糖尿病関連情報

 シュガー(糖質)を減らし、繊維を増やせ    (15.12.15)

 まだ僕が安佐市民病院に勤務している頃のこと、「ひろしま」の頭文字をとって、糖尿病予防のキャッチフレーズを作成したことがあります。

 ;肥満一つが万病の元
 ;老化予防は歩行から
 ;脂肪を減らし、線維を増やせ
 ;まあるい心でストレス知らず

 これらのうち、どうも「し」の「脂肪を減らし」という食事に関する常識が、少し揺らいでいるようです。
 日本人の食生活が欧米化するに従い、脂肪摂取割合が増加しました。
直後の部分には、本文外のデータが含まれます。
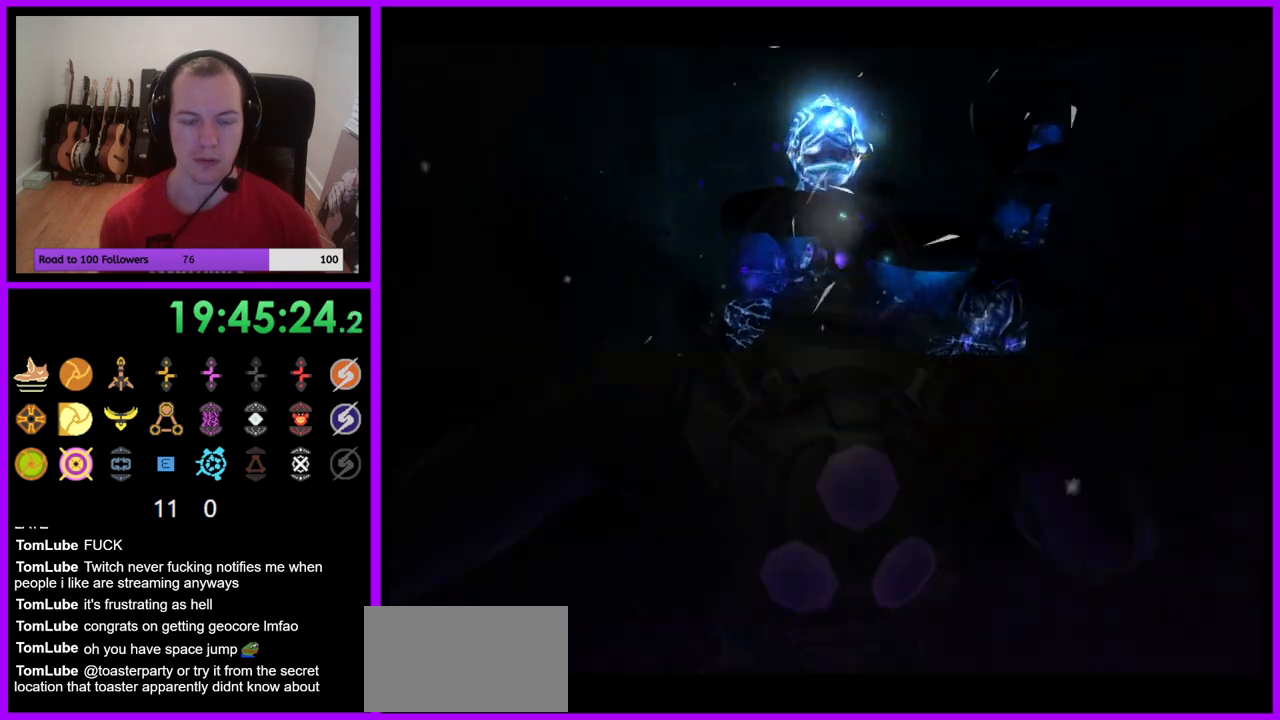
{"buttons": [], "left_stick": "up", "right_stick": "center", "events": []}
それに並行して、日本人の肥満・糖尿病の方が増えてきた、とされていました。しかし、最近では脂肪摂取割合に関してはもう増加していないのに、肥満・糖尿病の方はまだ増え続けている。そういえば、米国ではフラミンガムというボストン郊外の住民健康調査で、「コレステロールが高いと心筋梗塞が増える」という結果が出たため、なんとか血中コレステロールを低下させようとして、高脂肪食を減らすためのキャンペーンが繰り広げられました。その結果、確かに米国民の血中コレステロールは日本人と同じくらいまで低下したのですが、ご存じのように肥満・糖尿病は爆発的に増加してしまいました。ということは、必ずしも脂肪を減らすのが肥満・糖尿病の方の食事として正しい、というわけではないかもしれない。というわけで、いま糖尿病学会でも、少しずつ従来の食事療法に対する見直しが始まっています。糖質配分は結構多めの50〜60%程度、脂肪は25%以下で、総カロリーを制限する、というのが従来の学会の食事療法です。しかし、体重コントロールが可能なら、もう少し柔軟に対応してもよいのでは?例えば今はやりの「糖質制限食」も選択肢のひとつとしてもよいのでは?という動きが出てきているようなのです。
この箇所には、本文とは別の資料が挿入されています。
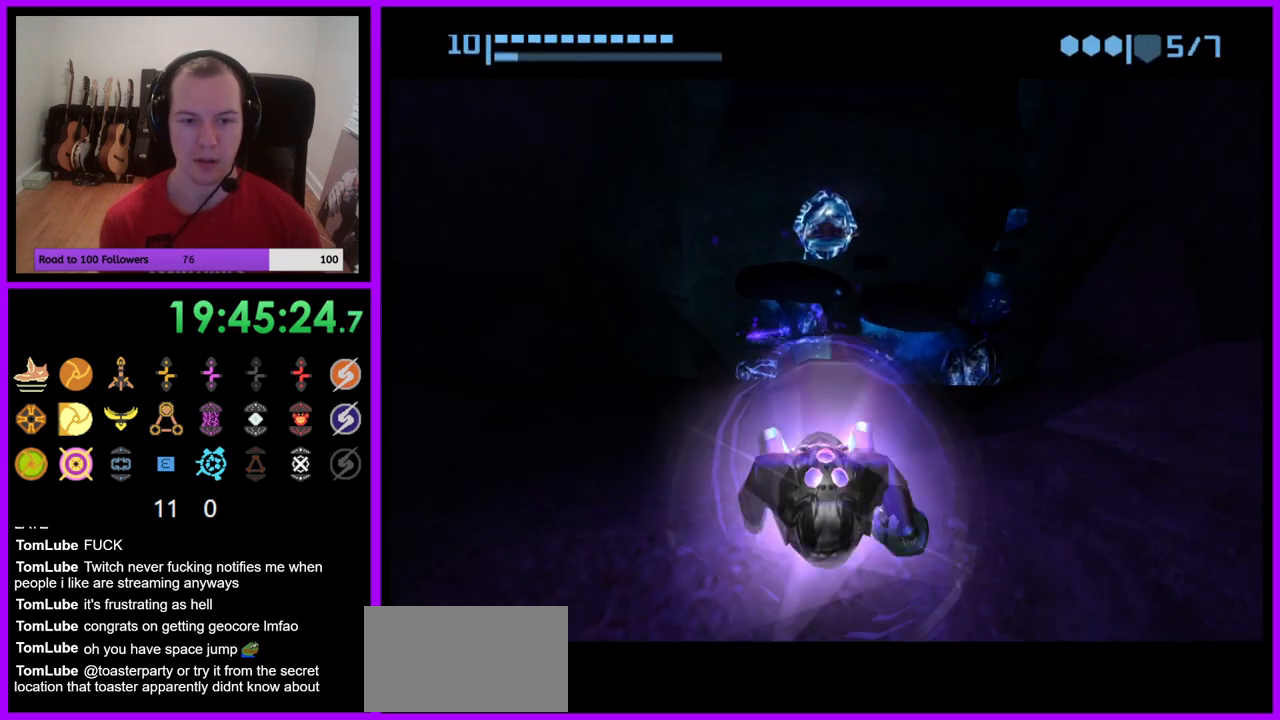
{"buttons": [], "left_stick": "up", "right_stick": "center", "events": []}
 この10月に米子の糖尿病学会地方会で画期的な教育講演が行われました。教育講演というのは、糖尿病専門医の資格を継続するために受講が課された特別な講演です。その講演が、「糖質制限食に対する今日的理解と(糖尿病)食事療法学の課題」(北里大学・糖尿病センターの山田悟先生)というものでした。特筆すべきなのが、講演の座長を務められた方がその年の総会の学会長だった山口大学・谷澤教授という点でした。講演内容を聞いて、確かに今までの食事療法のみでは継続が困難な場合があり、患者さんの選択肢を増やす、という意味でこういった方法を許容するのはありだろう、と思いました。
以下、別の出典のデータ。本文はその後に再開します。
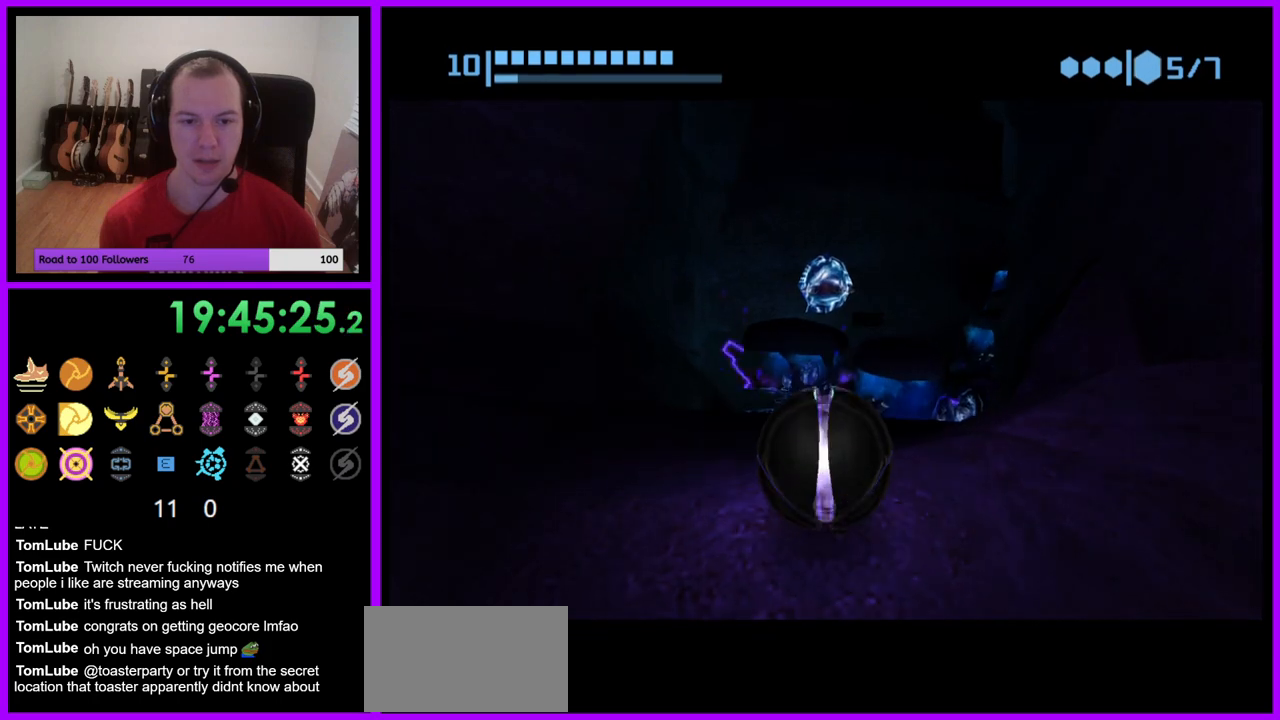
{"buttons": [], "left_stick": "up", "right_stick": "center", "events": []}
 では、その時に提唱されたダイエット法はどんなものか、というと「緩やかな」糖質制限食です。決して厳しいものではない。継続できなくては意味がないので、一日140gの糖質すなわち一食あたりの糖質量を20-40gの範囲にする、という方法です。これだったらわりに続けやすく、しかも食事に対するインスリンの必要量をぐっと抑えることができ、血糖値の上昇を防ぎやすいし、減量効果も期待できそうです。具体的にはご飯だと茶碗に半分より少し軽め、トーストだと半切れ、もちろん、おかずに、イモやカボチャなどの糖質を多く含むものは控える必要があります。菓子や果物など、甘い味のするものは大体糖質ですし、ソースやケチャップなどの調味料にも気を付ける。その代り肉や魚、大豆製品などの蛋白質主体の食品はある程度摂取してオッケー。もちろん野菜類もふんだんに摂ってください。一方で、必ず体重計に朝晩、一日二回乗って、そのダイエットがうまくいっているかどうかを確認しておいてください。
  というわけで、糖尿病予防のキャッチフレーズを少し変えなくてはなりません。「脂肪を減らし、繊維を増やせ」⇒「シュガー(糖質)を減らし、繊維を増やせ」ということにしましょう。